_WHAT YOU NEED TO DO_
Please update the records below by changing "Bakolose" to "Colossians" and leaving everything else the same. Leave the pictures out of your answer.

[Data records]
┌──

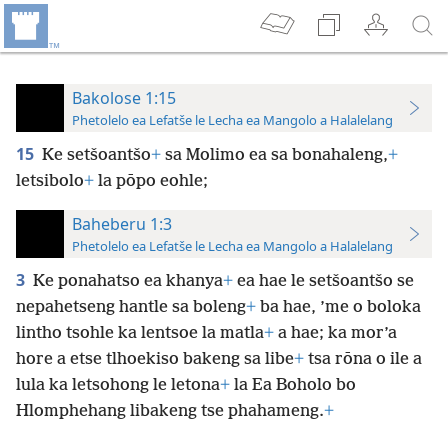
Bakolose 1:15
Phetolelo ea Lefatše le Lecha ea Mangolo a Halalelang
15
Ke setšoantšo
+
sa Molimo ea sa bonahaleng,
+
letsibolo
+
la pōpo eohle;
Baheberu 1:3
Phetolelo ea Lefatše le Lecha ea Mangolo a Halalelang
3
Ke ponahatso ea khanya
+
ea hae le setšoantšo se
nepahetseng hantle sa boleng
+
ba hae, ’me o boloka
lintho tsohle ka lentsoe la matla
+
a hae; ka mor’a
hore a etse tlhoekiso bakeng sa libe
+
tsa rōna o ile a
lula ka letsohong le letona
+
la Ea Boholo bo
Hlomphehang libakeng tse phahameng.
+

└──

_OUTPUT BELOW_
Colossians 1:15
Phetolelo ea Lefatše le Lecha ea Mangolo a Halalelang
15
Ke setšoantšo
+
sa Molimo ea sa bonahaleng,
+
letsibolo
+
la pōpo eohle;
Baheberu 1:3
Phetolelo ea Lefatše le Lecha ea Mangolo a Halalelang
3
Ke ponahatso ea khanya
+
ea hae le setšoantšo se
nepahetseng hantle sa boleng
+
ba hae, ’me o boloka
lintho tsohle ka lentsoe la matla
+
a hae; ka mor’a
hore a etse tlhoekiso bakeng sa libe
+
tsa rōna o ile a
lula ka letsohong le letona
+
la Ea Boholo bo
Hlomphehang libakeng tse phahameng.
+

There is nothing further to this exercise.